A half-century after that seismic shift, the Fête Nationale weekend finds the high priests (and priestesses) of the sovereignty movement scrambling to deal with a similar exodus from their various chapels.
That the Quebec sovereignty movement is undergoing a massive crisis of faith is obvious. That its decline may turn out to be as permanent as that of the Catholic Church in the Quebec of the ’60s is a real possibility.
On that score, the polls that show that one in two Quebecers still declares himself or herself a sovereignist are as misleading as the census numbers that recurrently report that a majority of the province’s population is Catholic.
Just because one decides to stop attending a given church does not mean one is looking for a different religion. Nor does the occasional well-attended nationalist celebration amount to a lasting renewal of faith. To this day, lapsed Catholics routinely return to church for baptisms, weddings and funerals.

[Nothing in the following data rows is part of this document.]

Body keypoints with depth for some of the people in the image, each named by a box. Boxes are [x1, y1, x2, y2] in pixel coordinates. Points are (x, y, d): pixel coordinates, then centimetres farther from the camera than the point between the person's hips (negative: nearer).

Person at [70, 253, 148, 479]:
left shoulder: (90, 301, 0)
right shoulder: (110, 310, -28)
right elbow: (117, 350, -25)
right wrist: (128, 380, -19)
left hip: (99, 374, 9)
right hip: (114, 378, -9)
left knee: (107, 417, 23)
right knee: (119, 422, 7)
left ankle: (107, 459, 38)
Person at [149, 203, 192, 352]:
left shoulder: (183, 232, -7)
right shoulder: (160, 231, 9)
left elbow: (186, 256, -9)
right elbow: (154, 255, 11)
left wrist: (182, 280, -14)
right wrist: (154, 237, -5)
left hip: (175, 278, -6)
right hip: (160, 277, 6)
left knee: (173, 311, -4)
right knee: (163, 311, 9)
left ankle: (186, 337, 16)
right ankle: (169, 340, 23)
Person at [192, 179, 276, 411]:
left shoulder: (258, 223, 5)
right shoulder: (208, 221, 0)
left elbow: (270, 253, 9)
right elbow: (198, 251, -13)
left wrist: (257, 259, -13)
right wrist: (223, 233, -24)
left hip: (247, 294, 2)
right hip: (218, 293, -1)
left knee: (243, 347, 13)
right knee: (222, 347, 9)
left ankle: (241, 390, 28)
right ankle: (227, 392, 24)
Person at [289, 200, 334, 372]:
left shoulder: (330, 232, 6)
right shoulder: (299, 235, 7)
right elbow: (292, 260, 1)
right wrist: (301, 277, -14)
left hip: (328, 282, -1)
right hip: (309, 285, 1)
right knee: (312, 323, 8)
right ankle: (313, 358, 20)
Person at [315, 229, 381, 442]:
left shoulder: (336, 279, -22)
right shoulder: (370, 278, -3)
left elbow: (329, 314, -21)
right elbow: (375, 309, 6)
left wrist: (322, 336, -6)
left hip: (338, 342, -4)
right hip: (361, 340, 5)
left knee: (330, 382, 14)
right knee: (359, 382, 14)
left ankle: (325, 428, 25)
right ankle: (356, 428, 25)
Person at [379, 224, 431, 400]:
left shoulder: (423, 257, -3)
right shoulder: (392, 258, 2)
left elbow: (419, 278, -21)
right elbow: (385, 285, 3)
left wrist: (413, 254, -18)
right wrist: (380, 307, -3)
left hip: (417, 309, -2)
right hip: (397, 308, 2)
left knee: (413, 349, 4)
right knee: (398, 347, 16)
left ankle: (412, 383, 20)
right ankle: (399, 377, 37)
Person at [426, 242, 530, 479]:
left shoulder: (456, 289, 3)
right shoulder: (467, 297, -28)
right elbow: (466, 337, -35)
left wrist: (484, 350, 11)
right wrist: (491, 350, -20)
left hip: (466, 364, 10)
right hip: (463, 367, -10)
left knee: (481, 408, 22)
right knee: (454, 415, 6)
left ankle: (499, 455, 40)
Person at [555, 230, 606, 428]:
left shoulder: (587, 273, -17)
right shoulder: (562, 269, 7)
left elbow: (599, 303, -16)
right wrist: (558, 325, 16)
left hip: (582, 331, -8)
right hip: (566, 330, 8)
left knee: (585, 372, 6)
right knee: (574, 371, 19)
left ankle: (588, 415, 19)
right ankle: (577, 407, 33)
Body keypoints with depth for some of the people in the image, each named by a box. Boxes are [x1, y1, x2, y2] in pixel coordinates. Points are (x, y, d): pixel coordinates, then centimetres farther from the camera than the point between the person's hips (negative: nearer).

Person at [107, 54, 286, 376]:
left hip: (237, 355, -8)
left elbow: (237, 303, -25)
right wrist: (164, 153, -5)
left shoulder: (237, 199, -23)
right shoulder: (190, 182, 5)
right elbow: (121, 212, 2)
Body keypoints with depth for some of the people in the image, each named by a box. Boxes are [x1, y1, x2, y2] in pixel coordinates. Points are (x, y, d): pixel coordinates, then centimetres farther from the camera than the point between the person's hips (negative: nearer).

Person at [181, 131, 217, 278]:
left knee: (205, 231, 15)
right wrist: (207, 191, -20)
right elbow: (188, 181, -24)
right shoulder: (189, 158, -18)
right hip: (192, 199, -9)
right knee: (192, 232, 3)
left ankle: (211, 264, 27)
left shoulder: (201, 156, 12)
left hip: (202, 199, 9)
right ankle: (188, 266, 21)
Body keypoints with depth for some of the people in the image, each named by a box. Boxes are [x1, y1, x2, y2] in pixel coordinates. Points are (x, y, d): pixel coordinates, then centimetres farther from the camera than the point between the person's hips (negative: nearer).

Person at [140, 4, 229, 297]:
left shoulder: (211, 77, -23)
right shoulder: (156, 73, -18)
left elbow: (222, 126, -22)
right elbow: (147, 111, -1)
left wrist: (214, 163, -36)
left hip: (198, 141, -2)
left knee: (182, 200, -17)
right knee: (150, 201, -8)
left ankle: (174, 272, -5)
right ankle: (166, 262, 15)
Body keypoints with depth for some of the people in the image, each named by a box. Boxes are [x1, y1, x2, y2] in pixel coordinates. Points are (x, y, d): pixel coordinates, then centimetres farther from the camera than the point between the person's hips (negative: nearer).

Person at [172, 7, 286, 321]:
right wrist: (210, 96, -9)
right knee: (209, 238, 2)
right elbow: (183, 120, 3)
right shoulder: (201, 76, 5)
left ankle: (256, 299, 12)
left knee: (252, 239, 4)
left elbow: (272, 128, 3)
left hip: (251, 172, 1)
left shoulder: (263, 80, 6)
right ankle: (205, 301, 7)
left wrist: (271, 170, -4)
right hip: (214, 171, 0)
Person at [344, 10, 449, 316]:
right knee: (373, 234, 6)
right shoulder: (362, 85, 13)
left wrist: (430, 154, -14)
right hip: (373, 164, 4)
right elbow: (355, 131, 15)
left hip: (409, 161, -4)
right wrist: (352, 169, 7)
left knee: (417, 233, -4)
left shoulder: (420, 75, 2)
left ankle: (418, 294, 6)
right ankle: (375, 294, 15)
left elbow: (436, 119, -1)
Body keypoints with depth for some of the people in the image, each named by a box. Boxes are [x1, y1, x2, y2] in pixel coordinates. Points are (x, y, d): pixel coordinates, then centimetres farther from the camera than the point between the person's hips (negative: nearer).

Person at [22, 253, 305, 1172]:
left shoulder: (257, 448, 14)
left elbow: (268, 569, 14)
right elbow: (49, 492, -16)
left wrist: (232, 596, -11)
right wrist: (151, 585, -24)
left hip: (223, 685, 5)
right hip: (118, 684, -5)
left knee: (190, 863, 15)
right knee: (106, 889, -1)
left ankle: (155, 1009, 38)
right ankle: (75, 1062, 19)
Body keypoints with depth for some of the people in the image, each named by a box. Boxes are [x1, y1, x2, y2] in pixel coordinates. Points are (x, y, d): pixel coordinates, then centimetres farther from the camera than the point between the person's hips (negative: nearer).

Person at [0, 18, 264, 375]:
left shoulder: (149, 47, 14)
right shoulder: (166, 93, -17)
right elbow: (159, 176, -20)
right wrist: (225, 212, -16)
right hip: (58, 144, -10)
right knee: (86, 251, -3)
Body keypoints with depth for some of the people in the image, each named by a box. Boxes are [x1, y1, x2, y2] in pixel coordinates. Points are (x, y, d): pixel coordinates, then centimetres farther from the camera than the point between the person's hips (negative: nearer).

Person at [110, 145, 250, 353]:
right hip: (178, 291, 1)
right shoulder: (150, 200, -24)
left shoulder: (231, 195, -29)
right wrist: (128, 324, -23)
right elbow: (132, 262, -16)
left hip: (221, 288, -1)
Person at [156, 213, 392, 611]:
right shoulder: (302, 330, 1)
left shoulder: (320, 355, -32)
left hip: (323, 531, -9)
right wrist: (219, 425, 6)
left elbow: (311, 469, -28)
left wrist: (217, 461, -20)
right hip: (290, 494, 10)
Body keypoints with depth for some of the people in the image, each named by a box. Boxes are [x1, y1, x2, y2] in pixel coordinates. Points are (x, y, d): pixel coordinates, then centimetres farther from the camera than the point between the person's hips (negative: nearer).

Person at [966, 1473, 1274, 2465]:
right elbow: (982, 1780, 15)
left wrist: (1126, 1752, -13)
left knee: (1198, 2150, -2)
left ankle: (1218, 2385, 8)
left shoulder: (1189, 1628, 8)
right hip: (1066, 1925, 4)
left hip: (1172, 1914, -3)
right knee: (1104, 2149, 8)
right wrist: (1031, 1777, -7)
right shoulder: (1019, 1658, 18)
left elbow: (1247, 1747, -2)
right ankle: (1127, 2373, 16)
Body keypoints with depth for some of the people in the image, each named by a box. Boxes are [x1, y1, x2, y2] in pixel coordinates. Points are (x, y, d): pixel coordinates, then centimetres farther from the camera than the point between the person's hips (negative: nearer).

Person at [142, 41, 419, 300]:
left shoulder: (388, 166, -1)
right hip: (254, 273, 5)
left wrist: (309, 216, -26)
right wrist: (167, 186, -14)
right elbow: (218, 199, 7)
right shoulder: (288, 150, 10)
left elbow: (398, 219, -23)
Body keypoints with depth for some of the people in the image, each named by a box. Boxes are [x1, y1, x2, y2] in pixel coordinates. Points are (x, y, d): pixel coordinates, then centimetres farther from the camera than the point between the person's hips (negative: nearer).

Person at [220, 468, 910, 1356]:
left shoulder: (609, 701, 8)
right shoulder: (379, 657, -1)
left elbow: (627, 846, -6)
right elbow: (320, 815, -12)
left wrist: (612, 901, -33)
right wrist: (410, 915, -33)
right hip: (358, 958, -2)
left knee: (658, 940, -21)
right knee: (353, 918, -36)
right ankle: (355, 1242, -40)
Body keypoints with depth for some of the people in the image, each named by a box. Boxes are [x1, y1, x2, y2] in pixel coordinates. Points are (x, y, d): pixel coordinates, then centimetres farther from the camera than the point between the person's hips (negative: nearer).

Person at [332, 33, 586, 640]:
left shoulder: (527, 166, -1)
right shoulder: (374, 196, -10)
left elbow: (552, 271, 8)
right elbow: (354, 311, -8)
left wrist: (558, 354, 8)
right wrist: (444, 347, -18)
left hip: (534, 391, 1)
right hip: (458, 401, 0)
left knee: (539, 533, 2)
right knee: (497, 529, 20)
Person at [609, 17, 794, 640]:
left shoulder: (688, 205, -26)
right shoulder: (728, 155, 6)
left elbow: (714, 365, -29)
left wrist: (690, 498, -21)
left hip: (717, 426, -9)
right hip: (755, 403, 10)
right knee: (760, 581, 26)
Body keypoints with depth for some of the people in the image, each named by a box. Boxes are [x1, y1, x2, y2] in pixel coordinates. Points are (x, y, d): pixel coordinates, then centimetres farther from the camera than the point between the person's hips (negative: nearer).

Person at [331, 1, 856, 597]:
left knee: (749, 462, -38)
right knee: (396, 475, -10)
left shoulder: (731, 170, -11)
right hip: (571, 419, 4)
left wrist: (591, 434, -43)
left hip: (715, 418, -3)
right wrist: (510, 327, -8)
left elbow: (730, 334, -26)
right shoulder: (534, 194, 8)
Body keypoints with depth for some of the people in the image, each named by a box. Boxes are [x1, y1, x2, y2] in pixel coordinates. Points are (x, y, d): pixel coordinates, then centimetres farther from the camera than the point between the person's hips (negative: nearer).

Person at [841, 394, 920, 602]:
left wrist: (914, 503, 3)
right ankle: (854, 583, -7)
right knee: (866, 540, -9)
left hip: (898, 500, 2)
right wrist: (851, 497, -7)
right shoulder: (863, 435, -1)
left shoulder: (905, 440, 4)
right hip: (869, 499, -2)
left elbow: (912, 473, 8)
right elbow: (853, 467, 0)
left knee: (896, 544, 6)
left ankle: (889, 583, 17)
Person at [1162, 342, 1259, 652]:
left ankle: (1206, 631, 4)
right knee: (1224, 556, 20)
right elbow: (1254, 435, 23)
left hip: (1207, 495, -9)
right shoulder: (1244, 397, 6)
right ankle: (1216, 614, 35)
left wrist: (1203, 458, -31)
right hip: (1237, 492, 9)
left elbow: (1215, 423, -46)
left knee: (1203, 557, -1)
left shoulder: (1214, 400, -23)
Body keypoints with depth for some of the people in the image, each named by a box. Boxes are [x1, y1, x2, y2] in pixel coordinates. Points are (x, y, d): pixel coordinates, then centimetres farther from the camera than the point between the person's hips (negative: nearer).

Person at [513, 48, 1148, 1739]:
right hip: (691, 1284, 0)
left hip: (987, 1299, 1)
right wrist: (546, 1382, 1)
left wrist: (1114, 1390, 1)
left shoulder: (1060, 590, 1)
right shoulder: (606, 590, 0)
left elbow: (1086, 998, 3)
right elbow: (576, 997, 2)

Less than 100 days into the new Parliament, it is increasingly evident that the May 2 results were part of a larger shift in the tectonic plates of Quebec politics.
With every passing week, the collateral damage of the demise of the Bloc Québécois on the Parti Québecois is becoming more irreversible.
Pauline Marois received a massive vote of confidence from her party just prior to the beginning of the tailspin decline of the BQ. She has since lost five MNAs.
The sum of the dissidents is less important than the conflicting reasons for their departures.
Fatigue with the open-ended wait for an opportunity to achieve sovereignty has claimed some of them. Impatience with the PQ’s go-slow approach to its goal of an independent Quebec has got the better of others. The contrary desire to move on to other battles precipitated the last one.
Harsh words have now been exchanged in public between past and present leaders of the PQ — causing virtually irreparable rifts between them.
Marois’s damage control efforts have so far only made things worse.
According to a CROP poll published on Thursday, the PQ would have lost an election held last week to the Liberals.
But Jean Charest’s latest resurrection could be a mirage, for the poll also showed that a yet-to-be-created party led by former PQ minister François Legault would have swept the province.
Far from sudden, this ongoing shift is actually overdue; it was decades in the making.
The demise of the Bloc was already in the cards at the time of Jean Chrétien’s retirement in 2003. Until the sponsorship scandal cut the legs from under his government, Paul Martin’s Liberals enjoyed a decisive lead (55 per cent) in Quebec.
As for the decline in support for sovereignty and the re-engagement of Quebecers in the federal mainstream, they were both well underway when Brian Mulroney and the premiers negotiated the Meech Lake Accord in 1987.
For a long time, leading sovereignists have insisted on portraying their movement’s history as one long march forward. In their book, every setback had been a mere hiccup along the way to the inevitable destination of an independent Quebec.
But in fact, it was the last referendum that was the hiccup. Without the passions unleashed by the Meech Lake crisis, it would not even have been held.
The sixteen years since the close 1995 vote have featured a receding sovereignist tide –—momentarily slowed by events such as the sponsorship fiasco, but never reversed.
Today, the last best hope of the sovereignty movement rests with another big Quebec-Canada flame-out. But it would take more than a garden-variety brushfire between Quebec and the rest of Canada to rekindle the sovereignist flame. More on that in another column.